_Directives_:
1. Extract verbatim from the blog post the passage from "I bought myself" up to and including "for the moment!".
2. Update the dataset rows from the first line up to and including the line with "scientific name: Hygrophorus penarius", replacing "phylum" with "division" and changing nothing else. Return only those lines.

_Source extract_:
↓
I bought myself a URL the other day: www.landerson.co.uk

I've tried to figure out how to use a simple stylesheet to make the site look slightly prettier than it would otherwise - I'm fairly happy with the result!

I thought it would be good to have for the distant future, when I might have a literary CV or portfolio of sorts to put online.

Had a nice, relaxing weekend - I didn't get much writing done, but I did think of a few ideas I like for short films. Happy enough with that, for the moment!

I also started a new writing blog, which I've linked to on my website. It's at: www.landerson.co.uk/blog. I think I might make it a more "professional" blog than this one, which is fairly private and generally full of my ramblings rather than anything else. I dunno...

A link for the search engines only: Laura Anderson

Friday, May 19, 2006

Screenwriting Course

I thought I'd post the URL to the Uni course on here:
Napier Screenwriting MA

And a little about the reasons for Napier running this course, and why I decided it would be a good idea to apply there:
Screen Academy Network

I'm definitely getting more excited now. I have sent off for an application pack for the Career Development Loan. It sounds strangely complicated... you're only allowed to pay 80% of your fees with the loan, but you're allowed to take up to £8000 as a loan, so how can they tell that you're paying 20% of your fees with your own money? I don't get it, and the woman from the RBS couldn't explain it - hopefully the pack will.

Also, can get a student account again! The joy of interest free overdrafts. Though I can't get a student account from the Royal Bank of Scotland - they only class you as a student if your course is 2 years long! Actually, they were generally rubbish at the RBS and hopefully I'll not need to get involved with them apart from getting the loan and opening a basic account for it to go into. I wish HBOS were part of the CDL scheme, it would make life easier.
↑
(Rows contained in a dataset)
↓
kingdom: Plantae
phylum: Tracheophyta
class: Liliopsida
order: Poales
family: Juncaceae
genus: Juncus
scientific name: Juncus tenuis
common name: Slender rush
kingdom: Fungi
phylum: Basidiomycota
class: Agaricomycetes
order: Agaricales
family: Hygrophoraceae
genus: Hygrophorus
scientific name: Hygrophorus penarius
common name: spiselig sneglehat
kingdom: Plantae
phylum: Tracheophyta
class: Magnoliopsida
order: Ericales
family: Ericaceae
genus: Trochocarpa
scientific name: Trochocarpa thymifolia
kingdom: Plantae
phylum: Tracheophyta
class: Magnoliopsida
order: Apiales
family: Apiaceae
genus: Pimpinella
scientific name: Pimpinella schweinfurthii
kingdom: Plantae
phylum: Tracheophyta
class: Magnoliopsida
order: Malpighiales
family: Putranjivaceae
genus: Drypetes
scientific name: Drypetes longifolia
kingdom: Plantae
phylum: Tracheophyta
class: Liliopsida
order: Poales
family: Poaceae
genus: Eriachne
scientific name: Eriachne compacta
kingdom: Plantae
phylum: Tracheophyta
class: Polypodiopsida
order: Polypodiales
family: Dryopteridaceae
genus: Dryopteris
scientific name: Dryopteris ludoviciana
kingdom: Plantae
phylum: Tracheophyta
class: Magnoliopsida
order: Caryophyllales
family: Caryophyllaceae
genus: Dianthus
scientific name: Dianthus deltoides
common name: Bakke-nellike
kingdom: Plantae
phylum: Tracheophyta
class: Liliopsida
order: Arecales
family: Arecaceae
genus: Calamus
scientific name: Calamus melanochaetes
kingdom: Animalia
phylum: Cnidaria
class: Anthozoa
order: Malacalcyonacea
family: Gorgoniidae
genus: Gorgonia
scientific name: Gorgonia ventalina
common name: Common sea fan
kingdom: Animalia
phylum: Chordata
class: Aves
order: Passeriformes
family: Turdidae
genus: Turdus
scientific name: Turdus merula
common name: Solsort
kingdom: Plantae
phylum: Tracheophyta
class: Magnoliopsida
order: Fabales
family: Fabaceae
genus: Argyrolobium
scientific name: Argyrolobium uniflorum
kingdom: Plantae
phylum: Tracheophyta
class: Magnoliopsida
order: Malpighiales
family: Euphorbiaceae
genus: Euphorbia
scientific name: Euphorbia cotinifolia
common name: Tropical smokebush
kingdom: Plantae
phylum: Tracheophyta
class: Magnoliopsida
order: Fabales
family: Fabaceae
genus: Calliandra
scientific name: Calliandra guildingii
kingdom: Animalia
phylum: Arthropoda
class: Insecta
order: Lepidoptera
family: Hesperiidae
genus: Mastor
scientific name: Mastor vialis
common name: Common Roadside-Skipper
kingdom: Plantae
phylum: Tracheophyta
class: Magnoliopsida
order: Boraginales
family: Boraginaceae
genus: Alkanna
↑
_Exercise results_:
1.
I bought myself a URL the other day: www.landerson.co.uk

I've tried to figure out how to use a simple stylesheet to make the site look slightly prettier than it would otherwise - I'm fairly happy with the result!

I thought it would be good to have for the distant future, when I might have a literary CV or portfolio of sorts to put online.

Had a nice, relaxing weekend - I didn't get much writing done, but I did think of a few ideas I like for short films. Happy enough with that, for the moment!

2.
kingdom: Plantae
division: Tracheophyta
class: Liliopsida
order: Poales
family: Juncaceae
genus: Juncus
scientific name: Juncus tenuis
common name: Slender rush
kingdom: Fungi
division: Basidiomycota
class: Agaricomycetes
order: Agaricales
family: Hygrophoraceae
genus: Hygrophorus
scientific name: Hygrophorus penarius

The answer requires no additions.